begin Document

London has the highest number of non-domiciled rich residents anywhere in the world, whose combined wealth comes close to £45 billion ($88 billion). When it came to power the Labour government promised to close the loophole used by billionaires, whereby “non-domicile” status is offered to foreigners or those with foreign-born parents living in the UK.

This get-out clause enables wealthy individuals to claim they are “domiciled” abroad, even though they may carry British passports and have lived in the country for decades. Those afforded such privileged terms are free to locate their assets in offshore tax havens and liable only to pay tax on those sums they choose to bring to Britain.

Accountancy firm Grant Thornton has calculated that the UK’s 54 billionaires paid a miserable £14.7 million ($28.3 million) to the Inland Revenue last year.

Far from closing this loophole, Labour has maintained most of the tax loopholes inherited from the previous Conservative government and added some of their own.

Media commentators and government ministers have argued that at least some of the wealth is being spread around, finding its way into charitable work and job creation in the so-called “trickle down” effect. However, London is hardly a thriving place for charity. The most generous places for charitable donations are Motherwell in Scotland and Sunderland in northern England, not the rich London boroughs of Chelsea or Kensington. Nationally, the average money giver donates 1.2 percent of income in a year, but for “high-level” givers the figure is just 0.8 percent.

More important still, the argument that rich people create jobs is disputed by Richard Murphy of the Tax Justice Network, who says “the ‘rich people create jobs’ argument doesn’t stack up. Attracting wealthy individuals to pounce on swanky flats is not the same thing as encouraging corporations to set themselves up in the UK.”

Murphy adds, “The super-rich are drawn to live in the UK—regardless of where their business is located—by its unusual ‘non-domicile’ tax rules, which allow foreign-born wealthy individuals to live here, but avoid paying income tax. They’re here in no small part because they’re not paying tax.”

end Document
begin Given information

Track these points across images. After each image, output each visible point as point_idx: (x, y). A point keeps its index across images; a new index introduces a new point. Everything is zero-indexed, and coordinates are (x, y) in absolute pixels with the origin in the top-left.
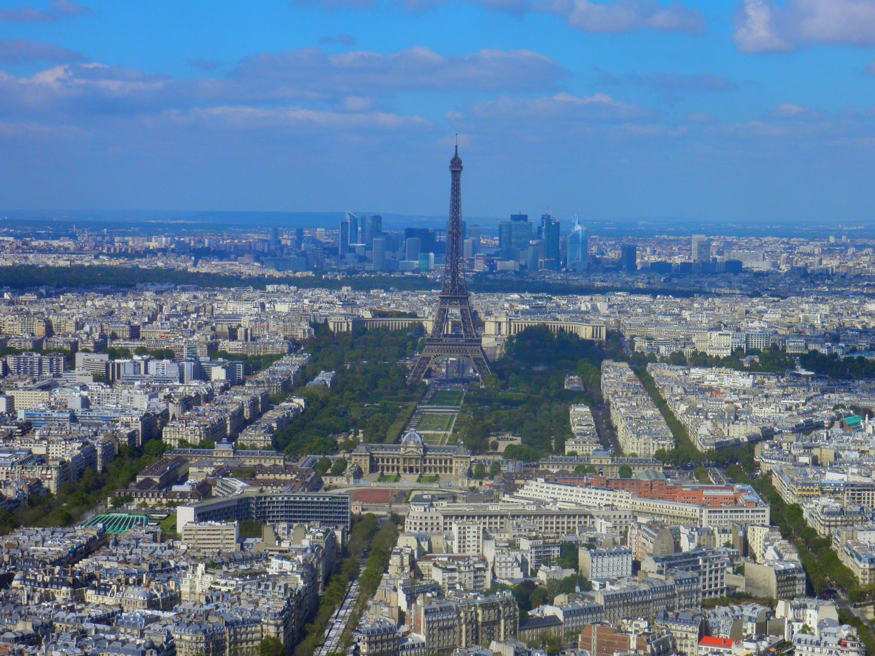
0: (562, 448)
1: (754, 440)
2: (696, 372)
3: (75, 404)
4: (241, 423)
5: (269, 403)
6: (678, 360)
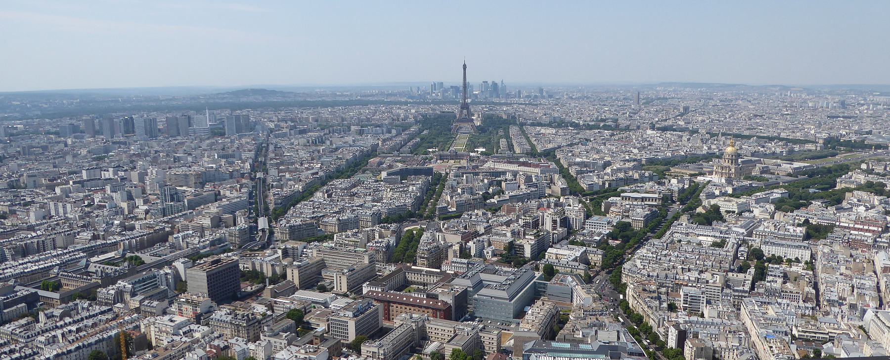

end Given information

Write what comes next in the article on Britain's non-domicile tax rules, picking up after its final sentence.

The increase in the number of billionaires has coincided with reports that London is seriously challenging New York as the world’s favourite financial centre. One factor is the extremely liberal regulatory framework, which makes huge transactions possible with little interference from bodies such as the Financial Services Authority. According to the Wall Street Journal, Europe now has the largest share of global derivatives revenues and London is the main trading centre. London has also taken over from New York in the hedge fund market, with assets increasing at a yearly rate of 63 percent compared to 13 percent in the US. Of the 50 largest hedge funds, 18 are based in London.

An explosion of takeovers and mergers in the city of London has fuelled a surge in spending by the super-rich. Last year financial workers in the City were given over £7.5 billion in bonuses. The US investment bank Goldman Sachs gave a record £8.8 billion ($17 billion) in Christmas bonuses last year to staff whose base pay averages £319,000 per employee, up by 40 percent on 2005. Around 5,000 of Goldman’s 26,467 staff work in London, and virtually all of them received bonuses far larger than their nominal salaries. Senior executives, traders and dealmakers could expect £10 million or more each, with hundreds of others receiving £1 million or more.

Russian oligarch and Chelsea football club owner Roman Abramovich and other super-wealthy individuals are spending their money because of what Forbes magazine refers to as London’s “ecosystem” of tax breaks, discreet financial markets and swathes of hyper-expensive real estate.

This new wealthy elite have no qualms of spending and flaunting their wealth. According to the Independent, the auction houses in London have never had it so good. Sales from art works in the two main auction houses in London, Sotheby’s and Christie’s are expected to reach a record £400 million ($785 million) in February. Prices for contemporary art have quadrupled, with Richard Polsky, an American dealer, saying that things had got to “the point of absurdity.”

Sotheby’s set a record on February 5 for its single biggest auction when its modern art sale realised £95 million ($186.5 million).

The new Russian elite have been an important contributor to Sotheby’s sales. On February 16, the company announced that its auction of Russian Art had fetched £2.6 million ($5.2 million). Jo Vickery, head of Sotheby’s Russian department in London, said the Russians outbid everyone. Sotheby’s total Russian art sales in 2006 rose 43 percent, to £78 million ($153 million).

Clearly not all those involved in such purchases are domiciled in London, but the many Russian millionaires and billionaires who are have earned the capital the nickname “Little Moscow.”

Large numbers of Russia’s nouveaux riches are spending their money on property in London. Recently, Britain’s most expensive apartments went on sale there. Four penthouses close to Hyde Park reportedly had an asking price of £84 million ($165 million) each. Ed Lewis, of estate agents Savills, said the company was “very pleased” by the initial sales. “The London market is sensational,” he said. “It is awash with money both from the City and those who have benefited from the UK’s success, but also international money. As well as strong demand there is a supply shortage, which means exceptional properties like this can expect to achieve good prices.”

This takes place under conditions where overall house prices in the capital have skyrocketed to over twice the national average of £200,000 in many boroughs and where many first-time buyers cannot afford to get their foot on the property ladder.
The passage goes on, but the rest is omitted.